• Problem description: Please write out all the entries exactly, without the pictures.

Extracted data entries
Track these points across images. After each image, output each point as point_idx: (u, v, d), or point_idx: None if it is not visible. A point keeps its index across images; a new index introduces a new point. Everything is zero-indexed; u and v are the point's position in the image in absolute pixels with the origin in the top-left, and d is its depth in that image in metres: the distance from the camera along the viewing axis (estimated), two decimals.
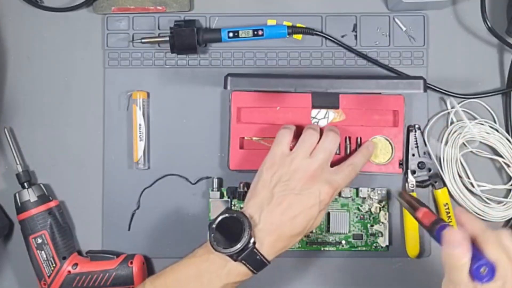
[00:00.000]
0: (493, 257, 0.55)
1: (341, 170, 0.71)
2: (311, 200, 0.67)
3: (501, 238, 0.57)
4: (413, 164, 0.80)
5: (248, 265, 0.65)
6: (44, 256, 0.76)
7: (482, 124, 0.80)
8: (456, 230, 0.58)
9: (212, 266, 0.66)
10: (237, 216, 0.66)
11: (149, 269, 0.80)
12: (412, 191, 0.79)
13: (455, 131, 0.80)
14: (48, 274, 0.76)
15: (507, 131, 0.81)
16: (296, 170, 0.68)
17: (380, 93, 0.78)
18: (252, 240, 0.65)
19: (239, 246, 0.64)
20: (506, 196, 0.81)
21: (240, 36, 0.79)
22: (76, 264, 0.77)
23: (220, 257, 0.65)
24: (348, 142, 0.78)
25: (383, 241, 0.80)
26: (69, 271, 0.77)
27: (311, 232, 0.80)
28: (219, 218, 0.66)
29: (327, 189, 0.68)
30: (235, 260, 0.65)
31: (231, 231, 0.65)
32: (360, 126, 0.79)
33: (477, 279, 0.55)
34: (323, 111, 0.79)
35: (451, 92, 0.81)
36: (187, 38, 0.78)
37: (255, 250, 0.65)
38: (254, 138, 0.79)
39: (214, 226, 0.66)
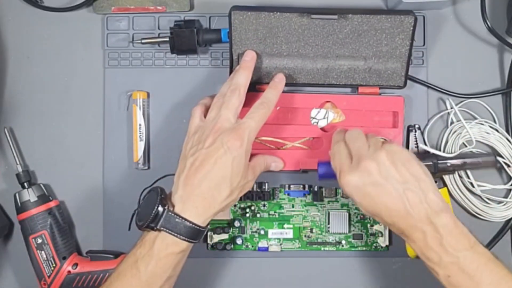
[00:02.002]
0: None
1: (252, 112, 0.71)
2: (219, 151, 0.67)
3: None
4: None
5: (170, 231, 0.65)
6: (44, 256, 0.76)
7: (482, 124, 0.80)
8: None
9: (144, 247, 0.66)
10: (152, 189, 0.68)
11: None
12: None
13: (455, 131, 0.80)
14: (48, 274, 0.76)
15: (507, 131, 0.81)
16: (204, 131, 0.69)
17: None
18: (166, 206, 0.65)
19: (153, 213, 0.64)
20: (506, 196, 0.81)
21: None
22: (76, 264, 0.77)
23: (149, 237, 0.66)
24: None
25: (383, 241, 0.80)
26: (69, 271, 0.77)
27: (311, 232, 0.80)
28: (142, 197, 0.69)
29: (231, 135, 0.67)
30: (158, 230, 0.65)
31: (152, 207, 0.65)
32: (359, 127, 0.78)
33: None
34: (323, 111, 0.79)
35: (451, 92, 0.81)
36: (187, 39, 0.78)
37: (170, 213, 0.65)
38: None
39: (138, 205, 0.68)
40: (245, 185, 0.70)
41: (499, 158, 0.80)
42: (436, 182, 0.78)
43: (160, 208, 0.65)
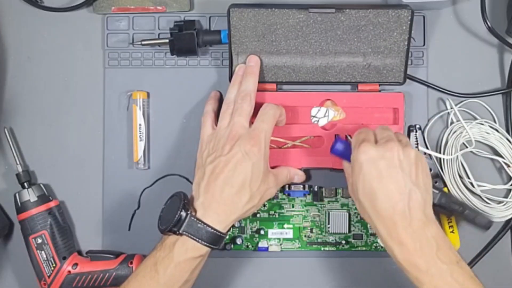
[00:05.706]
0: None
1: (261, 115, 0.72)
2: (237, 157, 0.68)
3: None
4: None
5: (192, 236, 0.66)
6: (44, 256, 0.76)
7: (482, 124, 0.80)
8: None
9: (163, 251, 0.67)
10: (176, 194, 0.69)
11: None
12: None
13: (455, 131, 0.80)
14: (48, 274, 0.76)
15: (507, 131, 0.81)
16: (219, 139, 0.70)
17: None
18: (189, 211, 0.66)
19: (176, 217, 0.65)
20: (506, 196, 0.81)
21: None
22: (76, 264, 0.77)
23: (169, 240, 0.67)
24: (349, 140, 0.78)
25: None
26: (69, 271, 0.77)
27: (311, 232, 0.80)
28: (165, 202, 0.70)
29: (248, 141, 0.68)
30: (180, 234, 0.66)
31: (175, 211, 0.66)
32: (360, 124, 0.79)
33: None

• Exercise output:
Track these points across images. After each image, output each point as point_idx: (u, v, d), or point_idx: None if it is not visible. A point keeps its index across images; a new index introduces a new point. Everything is zero-indexed; u and v are the point's position in the image in absolute pixels with the origin in the top-left, and d is its depth in that image in metres: the distance from the camera along the viewing axis (estimated), two decimals.
[00:00.000]
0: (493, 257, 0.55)
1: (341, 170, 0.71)
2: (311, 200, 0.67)
3: (501, 238, 0.57)
4: (413, 164, 0.80)
5: (248, 265, 0.65)
6: (44, 256, 0.76)
7: (482, 124, 0.80)
8: (456, 230, 0.58)
9: (212, 266, 0.66)
10: (237, 216, 0.66)
11: (149, 269, 0.80)
12: (412, 191, 0.79)
13: (455, 131, 0.80)
14: (48, 274, 0.76)
15: (507, 131, 0.81)
16: (296, 170, 0.68)
17: (380, 93, 0.78)
18: (252, 240, 0.65)
19: (239, 246, 0.64)
20: (506, 196, 0.81)
21: (240, 36, 0.79)
22: (76, 264, 0.77)
23: (220, 257, 0.65)
24: (348, 142, 0.78)
25: (383, 241, 0.80)
26: (69, 271, 0.77)
27: (311, 232, 0.80)
28: (219, 218, 0.66)
29: (327, 189, 0.68)
30: (235, 260, 0.65)
31: (231, 231, 0.65)
32: (360, 126, 0.79)
33: (477, 279, 0.55)
34: (323, 111, 0.79)
35: (451, 92, 0.81)
36: (187, 38, 0.78)
37: (255, 250, 0.65)
38: (254, 138, 0.79)
39: (214, 226, 0.66)
[00:02.002]
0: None
1: (252, 112, 0.71)
2: (219, 151, 0.67)
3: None
4: None
5: (170, 231, 0.65)
6: (44, 256, 0.76)
7: (482, 124, 0.80)
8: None
9: (144, 247, 0.66)
10: (152, 189, 0.68)
11: None
12: None
13: (455, 131, 0.80)
14: (48, 274, 0.76)
15: (507, 131, 0.81)
16: (204, 131, 0.69)
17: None
18: (166, 206, 0.65)
19: (153, 213, 0.64)
20: (506, 196, 0.81)
21: None
22: (76, 264, 0.77)
23: (149, 237, 0.66)
24: None
25: (383, 241, 0.80)
26: (69, 271, 0.77)
27: (311, 232, 0.80)
28: (142, 197, 0.69)
29: (231, 135, 0.67)
30: (158, 230, 0.65)
31: (152, 207, 0.65)
32: (359, 127, 0.78)
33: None
34: (323, 111, 0.79)
35: (451, 92, 0.81)
36: (187, 39, 0.78)
37: (170, 213, 0.65)
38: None
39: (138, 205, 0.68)
40: (245, 185, 0.70)
41: (499, 158, 0.80)
42: (436, 182, 0.78)
43: (160, 208, 0.65)
[00:05.706]
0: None
1: (261, 115, 0.72)
2: (237, 157, 0.68)
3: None
4: None
5: (192, 236, 0.66)
6: (44, 256, 0.76)
7: (482, 124, 0.80)
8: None
9: (163, 251, 0.67)
10: (176, 194, 0.69)
11: None
12: None
13: (455, 131, 0.80)
14: (48, 274, 0.76)
15: (507, 131, 0.81)
16: (219, 139, 0.70)
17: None
18: (189, 211, 0.66)
19: (176, 217, 0.65)
20: (506, 196, 0.81)
21: None
22: (76, 264, 0.77)
23: (169, 240, 0.67)
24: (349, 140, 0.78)
25: None
26: (69, 271, 0.77)
27: (311, 232, 0.80)
28: (165, 202, 0.70)
29: (248, 141, 0.68)
30: (180, 234, 0.66)
31: (175, 211, 0.66)
32: (360, 124, 0.79)
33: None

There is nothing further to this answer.